Ethereum (ETH) has seen a strong surge over the past week, pushing its price to around $2,330.
The cryptocurrency has gained significant momentum, rising more than 14% in just seven days.
The uptrend shows signs of continuation, with price action forming higher lows and breaking above the 100-hour simple moving average.
Bulls are in control but must overcome the $2,380–$2,400 resistance to extend gains.
A decisive move above this level could open the door for a push toward $2,500 and even higher.
At the same time, CME futures gaps suggest that sudden retracements are possible.
Therefore, traders should remain vigilant, balancing the potential upside with the risk of short-term swings.
From a technical analysis standpoint, technical indicators suggest that Ethereum’s momentum remains solid.

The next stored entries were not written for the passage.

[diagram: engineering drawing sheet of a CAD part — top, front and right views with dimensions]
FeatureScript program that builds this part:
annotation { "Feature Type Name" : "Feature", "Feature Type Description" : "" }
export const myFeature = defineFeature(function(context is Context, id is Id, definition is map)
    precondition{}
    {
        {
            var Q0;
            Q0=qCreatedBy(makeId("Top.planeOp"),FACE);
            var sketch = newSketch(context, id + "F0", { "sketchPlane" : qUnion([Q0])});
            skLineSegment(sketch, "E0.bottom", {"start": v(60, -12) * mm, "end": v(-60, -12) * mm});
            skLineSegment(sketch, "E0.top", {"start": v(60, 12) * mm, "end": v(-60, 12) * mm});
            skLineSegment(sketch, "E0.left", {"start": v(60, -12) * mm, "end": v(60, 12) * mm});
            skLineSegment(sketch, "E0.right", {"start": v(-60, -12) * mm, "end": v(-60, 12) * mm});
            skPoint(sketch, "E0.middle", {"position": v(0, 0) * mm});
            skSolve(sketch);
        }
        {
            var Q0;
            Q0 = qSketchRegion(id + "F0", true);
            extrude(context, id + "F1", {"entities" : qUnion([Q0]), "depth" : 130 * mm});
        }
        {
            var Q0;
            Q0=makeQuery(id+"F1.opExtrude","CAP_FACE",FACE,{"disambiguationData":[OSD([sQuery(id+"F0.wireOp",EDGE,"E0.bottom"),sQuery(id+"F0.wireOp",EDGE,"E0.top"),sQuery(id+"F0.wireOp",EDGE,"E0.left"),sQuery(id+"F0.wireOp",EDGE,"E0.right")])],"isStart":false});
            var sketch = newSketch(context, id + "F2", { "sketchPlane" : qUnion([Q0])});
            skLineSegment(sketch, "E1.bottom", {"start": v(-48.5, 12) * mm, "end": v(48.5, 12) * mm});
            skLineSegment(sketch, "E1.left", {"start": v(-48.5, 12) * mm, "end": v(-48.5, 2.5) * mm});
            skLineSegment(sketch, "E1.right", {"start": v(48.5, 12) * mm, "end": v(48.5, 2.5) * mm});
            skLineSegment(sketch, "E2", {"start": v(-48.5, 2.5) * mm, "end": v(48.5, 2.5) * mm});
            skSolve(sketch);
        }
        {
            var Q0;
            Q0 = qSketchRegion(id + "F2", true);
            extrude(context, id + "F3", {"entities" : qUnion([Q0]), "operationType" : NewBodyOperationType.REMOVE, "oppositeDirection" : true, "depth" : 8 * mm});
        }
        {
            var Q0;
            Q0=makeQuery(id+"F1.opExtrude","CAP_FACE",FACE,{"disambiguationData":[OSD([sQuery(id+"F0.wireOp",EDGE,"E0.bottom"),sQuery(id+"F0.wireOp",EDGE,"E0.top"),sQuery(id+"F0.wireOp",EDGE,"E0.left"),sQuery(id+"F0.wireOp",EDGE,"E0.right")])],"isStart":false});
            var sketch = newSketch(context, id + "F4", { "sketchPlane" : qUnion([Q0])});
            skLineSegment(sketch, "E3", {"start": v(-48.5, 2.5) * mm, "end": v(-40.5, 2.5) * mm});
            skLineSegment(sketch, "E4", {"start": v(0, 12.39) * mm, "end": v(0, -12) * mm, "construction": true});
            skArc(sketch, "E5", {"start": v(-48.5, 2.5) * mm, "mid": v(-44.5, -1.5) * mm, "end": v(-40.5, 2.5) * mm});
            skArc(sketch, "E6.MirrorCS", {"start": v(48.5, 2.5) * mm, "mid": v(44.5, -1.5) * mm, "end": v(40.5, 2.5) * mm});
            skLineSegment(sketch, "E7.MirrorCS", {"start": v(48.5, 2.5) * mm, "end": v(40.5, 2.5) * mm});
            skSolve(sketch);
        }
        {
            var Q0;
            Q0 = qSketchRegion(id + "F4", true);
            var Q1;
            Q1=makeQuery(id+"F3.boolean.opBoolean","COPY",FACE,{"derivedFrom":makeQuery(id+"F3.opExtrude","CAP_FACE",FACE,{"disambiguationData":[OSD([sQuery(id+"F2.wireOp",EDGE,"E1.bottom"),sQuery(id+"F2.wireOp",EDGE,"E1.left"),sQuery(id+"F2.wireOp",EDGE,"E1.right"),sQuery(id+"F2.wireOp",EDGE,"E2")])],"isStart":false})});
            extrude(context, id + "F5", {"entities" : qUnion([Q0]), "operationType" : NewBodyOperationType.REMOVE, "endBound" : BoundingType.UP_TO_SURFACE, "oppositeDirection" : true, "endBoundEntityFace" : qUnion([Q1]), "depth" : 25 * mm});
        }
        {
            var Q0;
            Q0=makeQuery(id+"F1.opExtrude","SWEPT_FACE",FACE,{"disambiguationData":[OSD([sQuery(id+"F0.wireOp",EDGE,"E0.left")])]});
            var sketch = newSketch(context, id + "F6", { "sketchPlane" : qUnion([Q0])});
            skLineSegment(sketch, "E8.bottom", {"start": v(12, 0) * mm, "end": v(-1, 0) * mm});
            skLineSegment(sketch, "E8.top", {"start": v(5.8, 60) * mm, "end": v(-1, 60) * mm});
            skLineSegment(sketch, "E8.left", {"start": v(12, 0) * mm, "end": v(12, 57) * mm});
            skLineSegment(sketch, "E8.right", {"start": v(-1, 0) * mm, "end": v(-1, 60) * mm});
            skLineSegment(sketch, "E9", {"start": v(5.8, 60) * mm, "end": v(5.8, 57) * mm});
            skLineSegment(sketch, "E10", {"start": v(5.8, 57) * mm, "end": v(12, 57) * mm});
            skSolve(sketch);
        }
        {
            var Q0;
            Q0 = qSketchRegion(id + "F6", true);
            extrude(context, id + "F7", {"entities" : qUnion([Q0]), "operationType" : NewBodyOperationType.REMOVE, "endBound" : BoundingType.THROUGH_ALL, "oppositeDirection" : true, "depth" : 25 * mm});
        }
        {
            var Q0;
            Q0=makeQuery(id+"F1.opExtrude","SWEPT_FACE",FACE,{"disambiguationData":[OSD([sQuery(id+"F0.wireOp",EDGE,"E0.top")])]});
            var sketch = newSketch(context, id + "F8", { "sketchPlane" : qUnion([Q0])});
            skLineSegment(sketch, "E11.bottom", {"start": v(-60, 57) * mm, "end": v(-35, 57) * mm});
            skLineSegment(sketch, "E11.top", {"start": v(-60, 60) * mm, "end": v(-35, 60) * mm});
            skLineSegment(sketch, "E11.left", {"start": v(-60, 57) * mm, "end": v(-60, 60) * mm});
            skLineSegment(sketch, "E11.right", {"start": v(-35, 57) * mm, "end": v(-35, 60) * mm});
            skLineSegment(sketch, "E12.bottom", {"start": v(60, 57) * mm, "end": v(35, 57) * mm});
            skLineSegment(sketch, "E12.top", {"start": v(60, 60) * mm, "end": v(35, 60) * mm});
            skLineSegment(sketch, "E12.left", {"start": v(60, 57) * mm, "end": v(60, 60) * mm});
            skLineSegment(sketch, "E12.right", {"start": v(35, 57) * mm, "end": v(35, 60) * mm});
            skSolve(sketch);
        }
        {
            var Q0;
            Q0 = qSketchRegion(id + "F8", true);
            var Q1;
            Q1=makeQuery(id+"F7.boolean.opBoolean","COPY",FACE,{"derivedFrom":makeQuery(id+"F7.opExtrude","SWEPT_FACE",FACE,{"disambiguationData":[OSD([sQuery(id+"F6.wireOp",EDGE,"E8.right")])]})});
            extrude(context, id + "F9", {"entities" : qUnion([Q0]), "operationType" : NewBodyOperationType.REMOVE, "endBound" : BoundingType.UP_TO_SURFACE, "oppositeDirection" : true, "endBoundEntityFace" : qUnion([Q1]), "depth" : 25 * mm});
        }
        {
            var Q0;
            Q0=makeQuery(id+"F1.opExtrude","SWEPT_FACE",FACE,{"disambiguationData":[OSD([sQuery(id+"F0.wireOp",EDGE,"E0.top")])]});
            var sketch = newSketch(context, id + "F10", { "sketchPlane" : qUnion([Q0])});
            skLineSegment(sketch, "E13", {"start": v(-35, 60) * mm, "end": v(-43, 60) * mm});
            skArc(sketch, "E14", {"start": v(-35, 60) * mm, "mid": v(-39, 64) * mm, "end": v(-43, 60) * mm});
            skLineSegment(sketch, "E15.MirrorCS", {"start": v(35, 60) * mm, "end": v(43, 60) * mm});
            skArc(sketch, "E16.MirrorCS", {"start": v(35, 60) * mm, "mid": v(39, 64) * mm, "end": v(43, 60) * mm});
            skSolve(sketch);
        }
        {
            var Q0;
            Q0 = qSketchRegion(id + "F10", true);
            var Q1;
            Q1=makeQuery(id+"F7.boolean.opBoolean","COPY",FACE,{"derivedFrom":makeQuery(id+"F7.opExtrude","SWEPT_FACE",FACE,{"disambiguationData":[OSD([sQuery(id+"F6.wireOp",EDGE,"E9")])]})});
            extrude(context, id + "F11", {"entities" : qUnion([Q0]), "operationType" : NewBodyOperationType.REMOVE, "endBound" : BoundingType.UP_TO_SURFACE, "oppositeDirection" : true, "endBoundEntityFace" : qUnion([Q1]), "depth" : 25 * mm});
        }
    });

The hourly Relative Strength Index (RSI) is above 50, indicating strength in the short-term trend, while the Moving Average Convergence Divergence (MACD) is signaling bullish momentum, supporting the case for a potential breakout.
In the short-term, Ethereum faces immediate resistance between $2,380 and $2,400.
This zone has acted as strong resistance, and corresponds with the 38.2% Fibbonnacci retracement level after the cryptocurrency plunged from its January highs to a low of around $1,758 in February.
If bulls can maintain momentum and clear this resistance, the next targets are likely to be $2,500, $3,046, and possibly $3,396.
However, traders should be mindful that even within an uptrend, the price often tests lower zones before resuming its rally.
On the downside, support has formed near $2,320, with stronger levels at $2,260 and $2,150.
A failure to hold above these levels could trigger a short-term pullback.
Ethereum’s rally reflects renewed investor confidence and the broader strength of the crypto market.
Despite the positive momentum, Ethereum’s path toward $2,500 may not be smooth.
Recent CME futures gaps could create temporary pullbacks as the market attempts to fill these voids.
Data analysts CW on March 17 highlighted a new CME gap that formed at $2117 after ETH filled the first CME gap a day before.
These gaps often act as magnets, attracting price toward them, which can lead to short-term volatility.
A gap fill could trigger liquidations of leveraged long positions, causing abrupt downward moves even in the context of a bullish trend.
Therefore, traders should exercise caution and monitor the key support zones closely.
The current market structure suggests that if Ethereum holds above $2,320 and clears $2,380, the rally could gain renewed strength.
Conversely, a drop below $2,260 could bring the CME gap into play, increasing the likelihood of short-term corrections.